WORK ORDER:
Reproduce the lines below word for word, leaving out the pictures.

DATA PROVIDED:
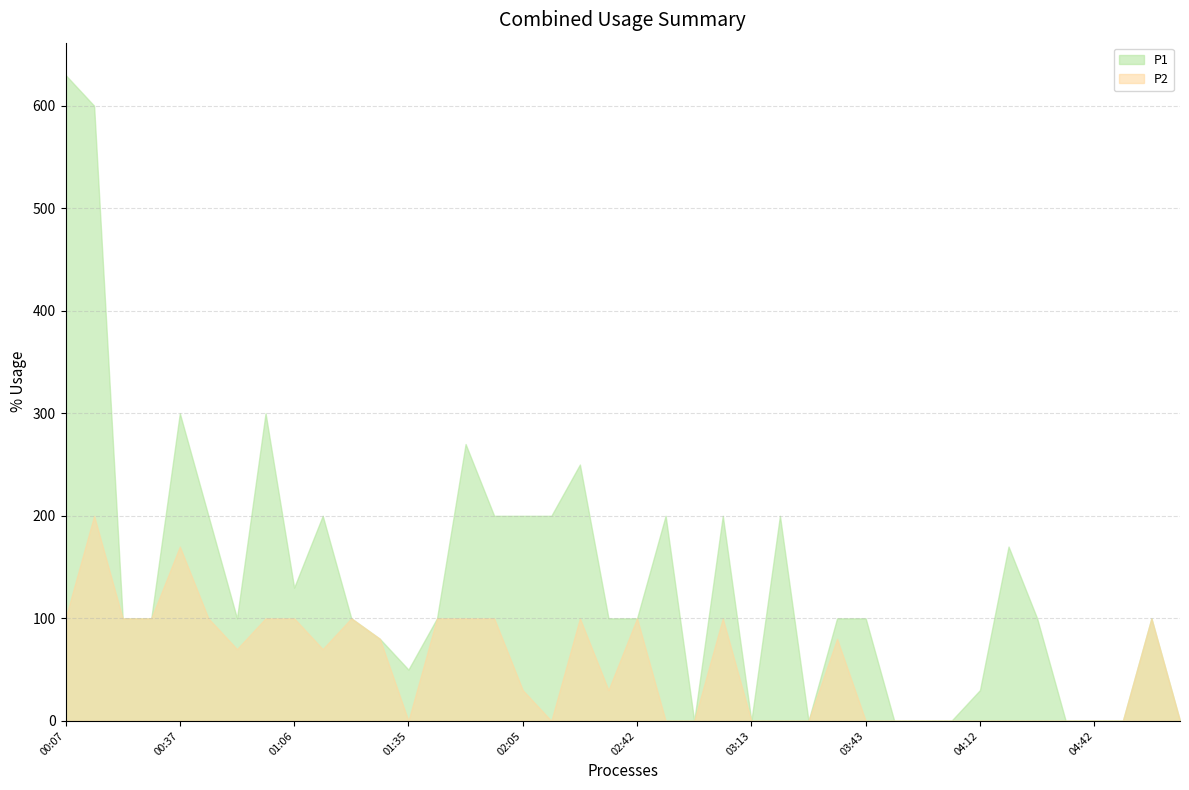

List the series in order of their peak value, lowest first.

P2, P1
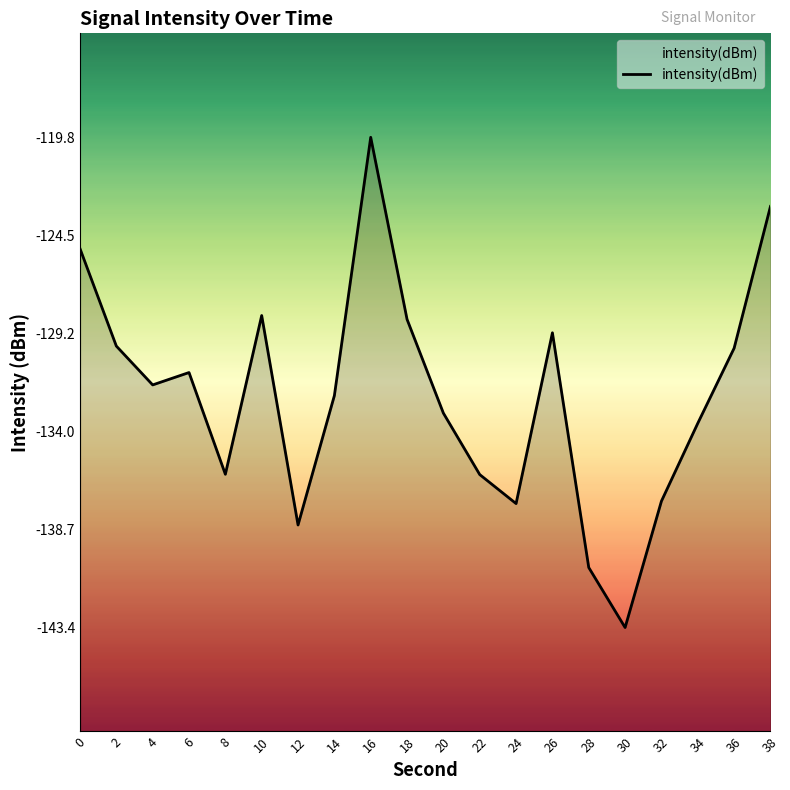

Reading right to left, what are all the values shown in this chart?

38=-123.1	36=-130.0	34=-133.6	32=-137.3	30=-143.4	28=-140.5	26=-129.2	24=-137.4	22=-136.0	20=-133.1	18=-128.6	16=-119.8	14=-132.2	12=-138.5	10=-128.4	8=-136.0	6=-131.1	4=-131.7	2=-129.9	0=-125.2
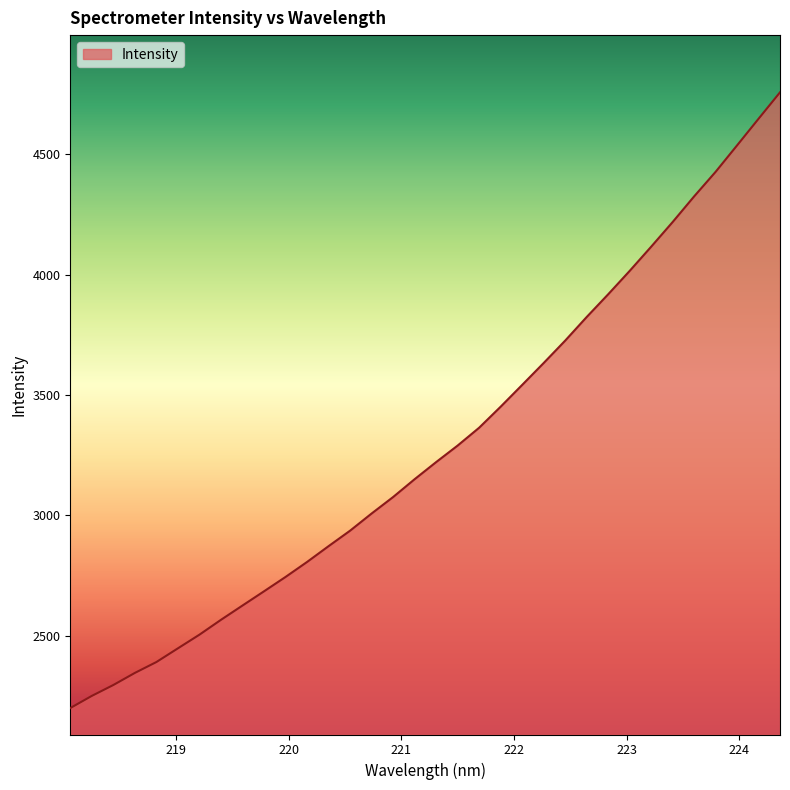

True or false: there are more than 2 points higher than both neighbors.

False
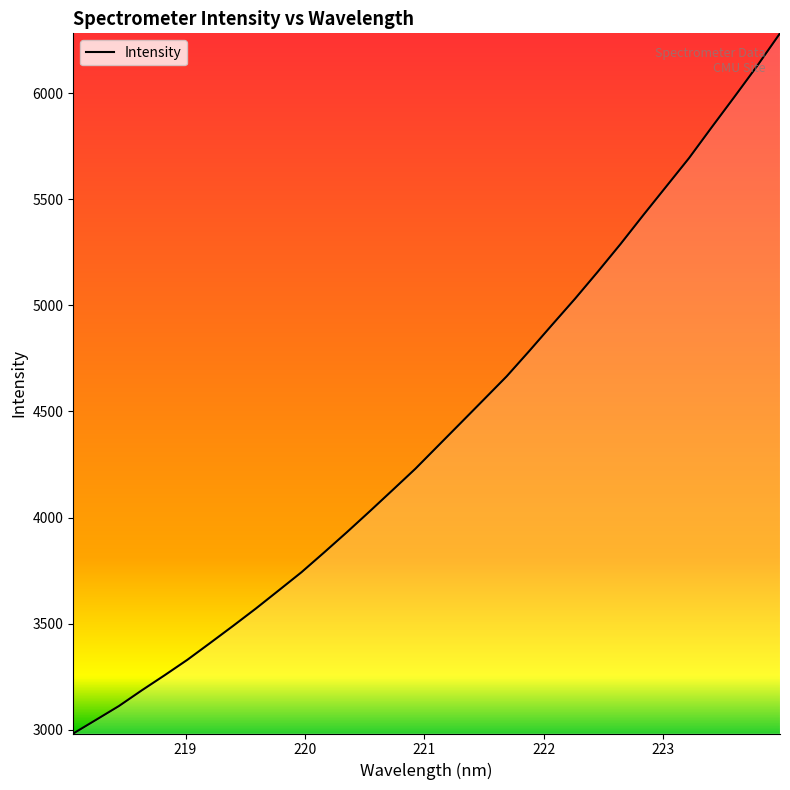

What is the minimum value shown in the chart?

2982.2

RESPONSE FOR THIS EXERCISE:
List the series in order of their peak value, lowest first.

P2, P1

Reading right to left, what are all the values shown in this chart?

38=-123.1	36=-130.0	34=-133.6	32=-137.3	30=-143.4	28=-140.5	26=-129.2	24=-137.4	22=-136.0	20=-133.1	18=-128.6	16=-119.8	14=-132.2	12=-138.5	10=-128.4	8=-136.0	6=-131.1	4=-131.7	2=-129.9	0=-125.2

True or false: there are more than 2 points higher than both neighbors.

False

What is the minimum value shown in the chart?

2982.2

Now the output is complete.